▶ **OBJETIVO DE LA TAREA**:
Por favor, copia palabra por palabra el texto completo «Una avaricia sin consuelo».

▶ **TEXTO DEL EJERCICIO**:
5 de abril de 2010

Una avaricia sin consuelo

Es tan blanco el tiempo en su mente, tan espeso el miedo, tan densos los horrores y tan abiertos los ojos que la luz es un peligro que acecha en forma de terrores. Se van, se me van, se me están yendo y no puedo meterle plomos en los bolsillos, piedras en sus caminos, chinas en sus zapatos. Ay, Dios mio, que se me están yendo (malditos seais minutos que me robáis la vida). Que me crecen, que se me entristecen los cajones, las puertas, las mesas. Que los armarios me escupen, que no hay escalones suficientes que os cansen, que arriba está la vida y vais. Que no quiero que vayáis y vais. Que abajo dejáis las vidas, crisálidas del afecto, la sillita plegable y una terapia que resucita a un muerto pero acobarda. La vida te deja acobardado asomado a los barrotes de la celda en la que cumples la condena antigua de la vida y las sombras hoscas que atemorizan, el fuego en la gruta, los fantasmas, la inseguridad, las certezas, los errores, las piedras en tus zapatos que son suyos, son el cáliz que no quieres dar a beber, el néctar de la vida, dulzón y cálido que los atrae. Todo eso, ese imán de la naturaleza que te los agranda y esa mística de Ávila de por vida en tus entrañas. Ay, sin consuelo aunque Aquella tenga hasta palio. La miro -las miro- y me apoyo. Así vamos tirando. A Ella se lo mataron y en primavera tiene tiempo para una sonrisa. Y es que yo soy millonario y de la mano me vino la avaricia.

[Entradas guardadas]
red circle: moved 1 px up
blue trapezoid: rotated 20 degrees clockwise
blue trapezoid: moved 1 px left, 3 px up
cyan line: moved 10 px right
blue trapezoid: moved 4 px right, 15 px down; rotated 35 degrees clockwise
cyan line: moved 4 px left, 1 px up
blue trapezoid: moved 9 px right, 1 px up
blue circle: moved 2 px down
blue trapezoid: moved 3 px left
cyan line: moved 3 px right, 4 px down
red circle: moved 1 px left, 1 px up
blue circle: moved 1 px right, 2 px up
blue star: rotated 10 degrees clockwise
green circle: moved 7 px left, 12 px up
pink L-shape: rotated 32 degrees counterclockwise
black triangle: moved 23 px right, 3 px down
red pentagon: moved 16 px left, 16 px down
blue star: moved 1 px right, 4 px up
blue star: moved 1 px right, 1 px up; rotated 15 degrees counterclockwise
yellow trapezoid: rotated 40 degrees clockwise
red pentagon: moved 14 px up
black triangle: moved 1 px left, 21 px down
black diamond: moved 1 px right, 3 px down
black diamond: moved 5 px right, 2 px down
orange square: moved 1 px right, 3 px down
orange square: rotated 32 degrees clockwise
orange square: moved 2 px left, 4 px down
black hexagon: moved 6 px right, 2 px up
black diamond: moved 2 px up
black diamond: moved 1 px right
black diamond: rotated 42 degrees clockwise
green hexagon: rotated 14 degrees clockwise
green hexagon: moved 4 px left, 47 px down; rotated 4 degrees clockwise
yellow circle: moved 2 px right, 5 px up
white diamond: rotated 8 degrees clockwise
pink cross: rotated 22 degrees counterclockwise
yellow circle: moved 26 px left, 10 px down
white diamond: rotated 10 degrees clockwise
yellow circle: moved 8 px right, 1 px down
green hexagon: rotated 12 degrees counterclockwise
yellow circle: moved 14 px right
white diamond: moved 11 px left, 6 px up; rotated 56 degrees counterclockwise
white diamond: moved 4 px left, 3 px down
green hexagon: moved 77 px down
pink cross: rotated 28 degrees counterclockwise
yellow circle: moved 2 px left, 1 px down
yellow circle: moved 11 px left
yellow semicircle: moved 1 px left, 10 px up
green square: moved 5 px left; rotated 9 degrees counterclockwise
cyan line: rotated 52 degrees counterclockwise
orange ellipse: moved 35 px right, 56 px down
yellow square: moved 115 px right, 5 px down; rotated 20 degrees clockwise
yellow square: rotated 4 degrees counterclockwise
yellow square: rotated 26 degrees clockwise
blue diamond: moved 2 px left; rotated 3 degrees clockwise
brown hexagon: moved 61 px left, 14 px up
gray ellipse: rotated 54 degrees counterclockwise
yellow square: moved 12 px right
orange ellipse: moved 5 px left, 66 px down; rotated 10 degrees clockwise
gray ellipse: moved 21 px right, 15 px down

▶ **SOLUCIÓN DE LA TAREA**:
5 de abril de 2010

Una avaricia sin consuelo

Es tan blanco el tiempo en su mente, tan espeso el miedo, tan densos los horrores y tan abiertos los ojos que la luz es un peligro que acecha en forma de terrores. Se van, se me van, se me están yendo y no puedo meterle plomos en los bolsillos, piedras en sus caminos, chinas en sus zapatos. Ay, Dios mio, que se me están yendo (malditos seais minutos que me robáis la vida). Que me crecen, que se me entristecen los cajones, las puertas, las mesas. Que los armarios me escupen, que no hay escalones suficientes que os cansen, que arriba está la vida y vais. Que no quiero que vayáis y vais. Que abajo dejáis las vidas, crisálidas del afecto, la sillita plegable y una terapia que resucita a un muerto pero acobarda. La vida te deja acobardado asomado a los barrotes de la celda en la que cumples la condena antigua de la vida y las sombras hoscas que atemorizan, el fuego en la gruta, los fantasmas, la inseguridad, las certezas, los errores, las piedras en tus zapatos que son suyos, son el cáliz que no quieres dar a beber, el néctar de la vida, dulzón y cálido que los atrae. Todo eso, ese imán de la naturaleza que te los agranda y esa mística de Ávila de por vida en tus entrañas. Ay, sin consuelo aunque Aquella tenga hasta palio. La miro -las miro- y me apoyo. Así vamos tirando. A Ella se lo mataron y en primavera tiene tiempo para una sonrisa. Y es que yo soy millonario y de la mano me vino la avaricia.